Florida Woman Convicted Of Hiring Old Friend To Kill Her Ex-Husband Amid Custody Dispute

A Florida woman is facing up to 15 years in prison for trying to hire a high school friend to kill her ex-husband amid a custody dispute.

After a five-day trial, Gretchen Buselli née Yarbrough, 48, was convicted on Friday of the use of an interstate commerce facility in the commission of murder-for-hire and making a false statement to a federal officer, according to a press release from the U.S. Attorney's Office for the Northern District of Florida. She faces up to 10 years for the murder-for-hire plot and up to five years for the false statement.

According to the criminal complaint, filed at the time of her arrest in September 2021 and reviewed by Oxygen.com, a confidential witness went to law enforcement in mid-2021 after Buselli — an old high school friend with whom he was still in touch on social media — called him on June 17, 2021.

According to the witness, Buselli claimed that her ex-husband had been sexually abusing the couple's then-5-year-old daughter. She asked the man, who she knew had a criminal history and a prison record, to kill her husband in exchange for $40,000. She asked him to download the secure messaging app, Signal, to communicate with her about it.

Instead, he called law enforcement.

They had him download the app and set up a call, and he connected with Buselli on July 9 while they were listening. She repeated that she was certain her ex-husband — who she claimed had been emotionally abusive to her during their marriage — was physically, emotionally and sexually abusing their 5-year-old daughter, that the judge didn't care and the system was corrupt.

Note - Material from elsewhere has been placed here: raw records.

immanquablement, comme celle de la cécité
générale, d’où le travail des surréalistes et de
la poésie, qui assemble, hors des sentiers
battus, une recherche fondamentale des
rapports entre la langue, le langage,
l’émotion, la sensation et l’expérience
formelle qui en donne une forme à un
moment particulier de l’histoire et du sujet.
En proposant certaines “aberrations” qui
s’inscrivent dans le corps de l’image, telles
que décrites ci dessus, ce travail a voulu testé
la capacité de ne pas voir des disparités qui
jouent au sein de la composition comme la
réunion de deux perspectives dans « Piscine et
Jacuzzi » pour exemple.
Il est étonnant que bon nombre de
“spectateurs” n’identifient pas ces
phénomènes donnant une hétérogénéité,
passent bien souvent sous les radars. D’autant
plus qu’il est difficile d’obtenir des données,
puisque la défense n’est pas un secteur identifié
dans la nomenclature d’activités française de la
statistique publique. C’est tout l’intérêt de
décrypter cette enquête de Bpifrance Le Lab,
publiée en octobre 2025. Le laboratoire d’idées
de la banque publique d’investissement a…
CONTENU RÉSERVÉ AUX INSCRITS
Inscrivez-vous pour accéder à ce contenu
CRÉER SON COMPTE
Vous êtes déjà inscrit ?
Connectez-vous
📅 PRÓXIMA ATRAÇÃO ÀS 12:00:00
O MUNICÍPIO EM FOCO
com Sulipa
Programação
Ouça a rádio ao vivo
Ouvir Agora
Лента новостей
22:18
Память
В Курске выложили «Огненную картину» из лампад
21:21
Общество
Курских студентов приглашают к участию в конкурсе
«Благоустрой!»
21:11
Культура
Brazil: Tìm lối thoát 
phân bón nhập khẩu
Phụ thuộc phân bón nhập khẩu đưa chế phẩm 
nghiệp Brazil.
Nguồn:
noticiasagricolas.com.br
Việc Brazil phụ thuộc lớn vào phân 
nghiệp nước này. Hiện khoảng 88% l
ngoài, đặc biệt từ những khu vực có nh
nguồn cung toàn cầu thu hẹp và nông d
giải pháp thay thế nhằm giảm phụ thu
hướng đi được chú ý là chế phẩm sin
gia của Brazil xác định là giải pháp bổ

The only solution, she allegedly said on the call, was to kill her ex-husband.

(The affidavit notes that Buselli had reported the alleged abuse to Florida's Department of Children and Families, which determined the complaints were "unfounded." She then complained about the lack of investigation to the Florida Attorney General's office, which referred it to the Tallahassee Police Department in August 2021. No charges were brought against her ex-husband by the time the criminal complaint against her was filed.)

Her high school friend then repeatedly asked her if she was sure that she wanted to kill the man, and she allegedly said it was better than her daughter being abused.

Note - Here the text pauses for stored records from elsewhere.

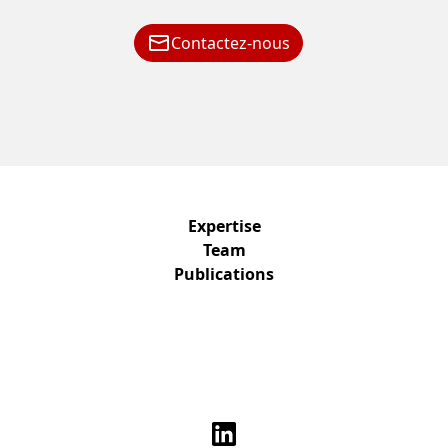
Contactez-nous
Expertise
Team
Publications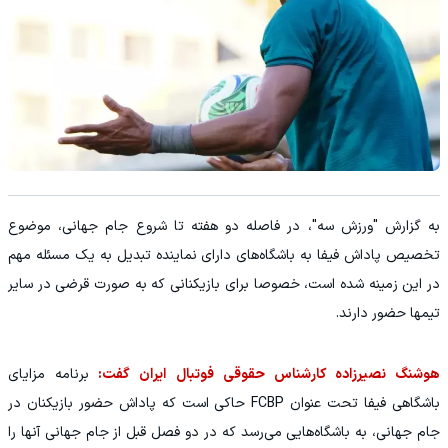
به گزارش "ورزش سه"، در فاصله دو هفته تا شروع جام جهانی، موضوع
تخصیص پاداش فیفا به باشگاه‌های دارای نماینده تبدیل به یک مسئله مهم
در این زمینه شده است، خصوصا برای بازیکنانی که به صورت قرضی در سایر
تیمها حضور دارند.
هوشنگ نصیرزاده کارشناس حقوقی فوتبال ایران گفت:
برنامه مزایای
باشگاهی فیفا تحت عنوان FCBP حاکی است که پاداش حضور بازیکنان در
جام جهانی، به باشگاه‌هایی می‌رسد که در دو فصل قبل از جام جهانی آنها را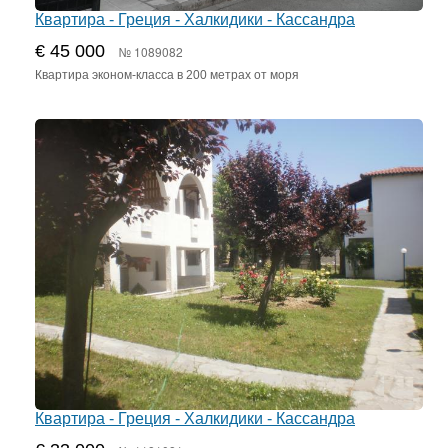
Квартира - Греция - Халкидики - Кассандра
€ 45 000
№ 1089082
Квартира эконом-класса в 200 метрах от моря
Квартира - Греция - Халкидики - Кассандра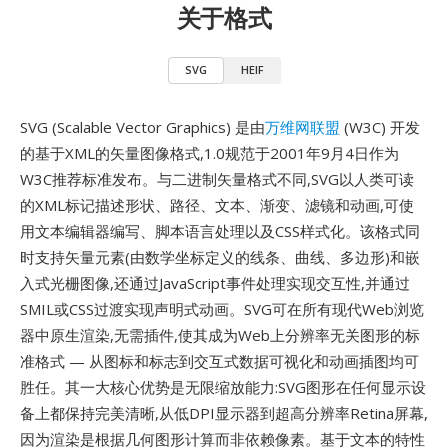
关于格式
SVG
HEIF
SVG (Scalable Vector Graphics) 是由
万维网联盟
(W3C) 开发
的基于XML的矢量图像格式,1.0规范于2001年9月4日作为
W3C推荐标准发布。与二进制矢量格式不同,SVG以人类可读
的XML标记描述形状、路径、文本、渐变、滤镜和动画,可使
用文本编辑器编写、脚本语言处理以及CSS样式化。该格式同
时支持矢量元素(由数学坐标定义的线条、曲线、多边形)和嵌
入式光栅图像,还通过JavaScript事件处理实现交互性,并通过
SMIL或CSS过渡实现声明式动画。SVG可在所有现代Web浏览
器中原生渲染,无需插件,使其成为Web上分辨率无关图形的标
准格式 — 从图标和标志到交互式数据可视化和动画插图均可
胜任。其一大核心优势是无限缩放能力:SVG图形在任何显示设
备上都保持完美清晰,从低DPI显示器到超高分辨率Retina屏幕,
因为渲染是根据几何图形计算而非依赖像素。基于文本的特性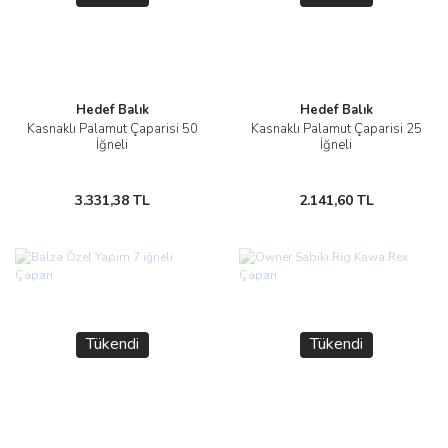
Hedef Balık
Hedef Balık
Kasnaklı Palamut Çaparisi 50
Kasnaklı Palamut Çaparisi 25
İğneli
İğneli
3.331,38 TL
2.141,60 TL
Tükendi
Tükendi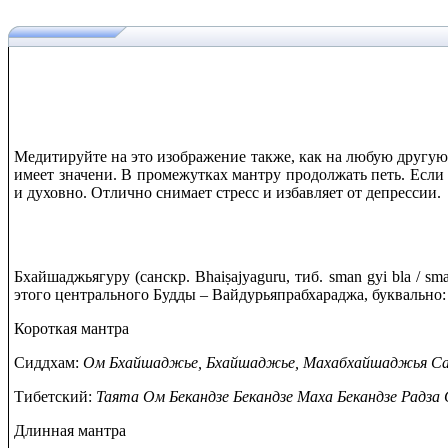
Медитируйте на это изображение также, как на любую другу
имеет значени. В промежутках мантру продолжать петь. Если
и духовно. Отлично снимает стресс и избавляет от депрессии.
Бхайшаджьягуру (санскр. Bhaiṣajyaguru, тиб. sman gyi bla / 
этого центрального Будды – Вайдурьяпрабхараджа, буквально:
Короткая мантра
Сиддхам:
Ом Бхайшаджье, Бхайшаджье, Махабхайшаджья Са
Тибетский:
Таята Ом Бекандзе Бекандзе Маха Бекандзе Радза
Длинная мантра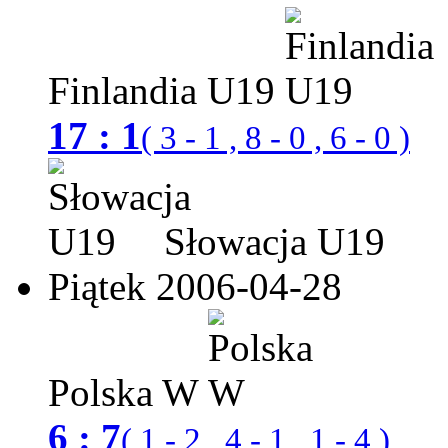
Finlandia U19
17 : 1
( 3 - 1 , 8 - 0 , 6 - 0 )
Słowacja U19
Piątek 2006-04-28
Polska W
6 : 7
( 1 - 2 , 4 - 1 , 1 - 4 )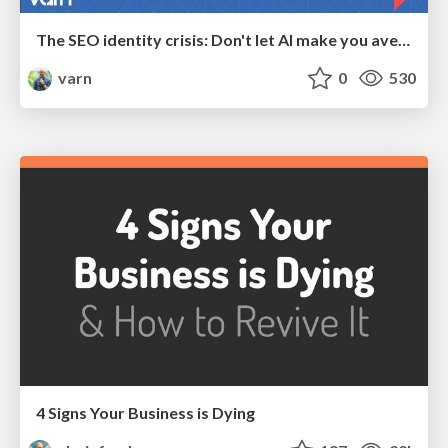
The SEO identity crisis: Don't let AI make you average
varn
0
530
4 Signs Your Business is Dying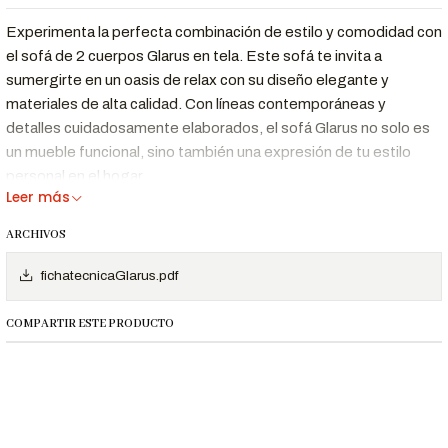
Experimenta la perfecta combinación de estilo y comodidad con
el sofá de 2 cuerpos Glarus en tela. Este sofá te invita a
sumergirte en un oasis de relax con su diseño elegante y
materiales de alta calidad. Con líneas contemporáneas y
detalles cuidadosamente elaborados, el sofá Glarus no solo es
un mueble funcional, sino también una expresión de tu estilo
personal en el hogar.
Leer más
Características Destacadas
ARCHIVOS
Diseño
Líneas contemporáneas que se adaptan a
fichatecnicaGlarus.pdf
Funcional y
cualquier estilo de decoración, desde lo
Moderno
minimalista hasta lo clásico.
COMPARTIR ESTE PRODUCTO
Asientos con espuma de alta densidad (25
Máximo
kg/m³) que ofrecen soporte ergonómico y
Confort
comodidad duradera.
Estructura
Fabricado con madera maciza y patas de
Robusta y
madera Tornillo, garantizando resistencia y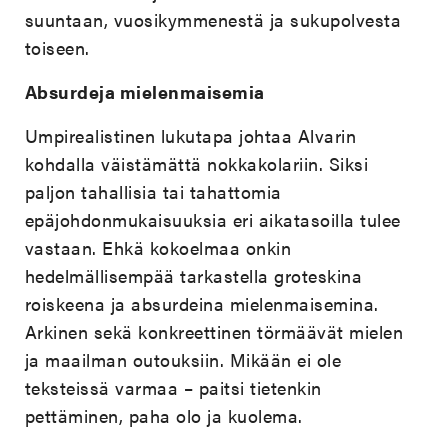
suuntaan, vuosikymmenestä ja sukupolvesta
toiseen.
Absurdeja mielenmaisemia
Umpirealistinen lukutapa johtaa Alvarin
kohdalla väistämättä nokkakolariin. Siksi
paljon tahallisia tai tahattomia
epäjohdonmukaisuuksia eri aikatasoilla tulee
vastaan. Ehkä kokoelmaa onkin
hedelmällisempää tarkastella groteskina
roiskeena ja absurdeina mielenmaisemina.
Arkinen sekä konkreettinen törmäävät mielen
ja maailman outouksiin. Mikään ei ole
teksteissä varmaa – paitsi tietenkin
pettäminen, paha olo ja kuolema.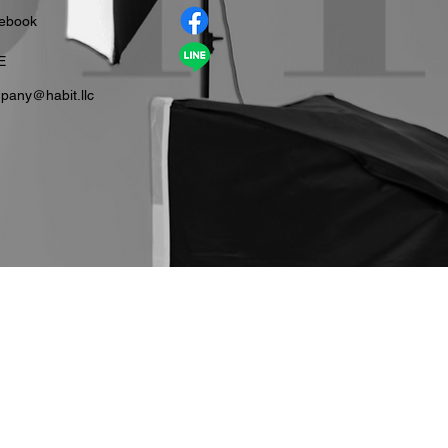
cebook
E
pany＠habit.llc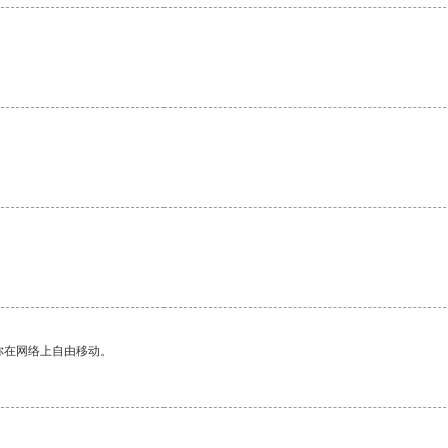
你在网络上自由移动。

Buselli then allegedly said she didn't want to know any details about the hit, because she was sure she would be questioned in her ex-husband's disappearance, and her friend told her he would likely dump the body in the ocean.

The criminal complaint said she "became very excited and told [her friend] what a great idea this would be, because then there would not be an immediate homicide investigation, and instead would start out as a missing persons case." That, she allegedly claimed, would allow her to obtain full custody of their daughter, sell her house — and thereby pay the hitman — and move to Oregon.

They agreed they would purchase burner phones for further communication, and that Buselli would send him $1,000 on pre-paid gift cards as well as the information about her ex-husband via the mail. The pre-paid gift cards and information about the ex arrived as planned to the friend's P.O. Box and were intercepted by FBI agents from the Salt Lake City field office and the U.S. Postal Inspector in Borgia, Montana.

The friend then called Buselli on Aug. 21, 2021 and said that, because they'd spoken on the phone and the drive to and from Tallahassee to carry out the hit would leave him without an alibi, he was uncomfortable carrying out the crime. Instead, he suggested his friend "Paul" — who was an undercover FBI agent — could carry out the hit. Buselli agreed.

She and Paul made contact on Aug. 26, 2021, ultimately agreeing that he would murder her ex-husband during a week she had custody and then dispose of the body for an up-front payment of $5,000 and another $20,000 after she sold her house in Florida.

Paul followed up with Buselli on Sept. 8, 2021 — the Wednesday after Labor Day — and they chose a drop spot for her $5,000 cash payment. The following Monday, Buselli left a soft-sided lunch box with an envelope contained $5,000 in a seat at the Tallahassee Cascade Park amphitheater, after which she visited a shopping center and a charity donation box to dispose of all the clothing she'd been wearing during the money drop (including her socks).

Paul later contacted her to claim that her ex-husband was dead, and she thanked him, according to the press release announcing her conviction.

She was arrested on Sept. 16, 2021, according to an earlier press release from the U.S. Attorney's Office for the Northern District of Florida.

Her sentencing is scheduled for Oct. 27.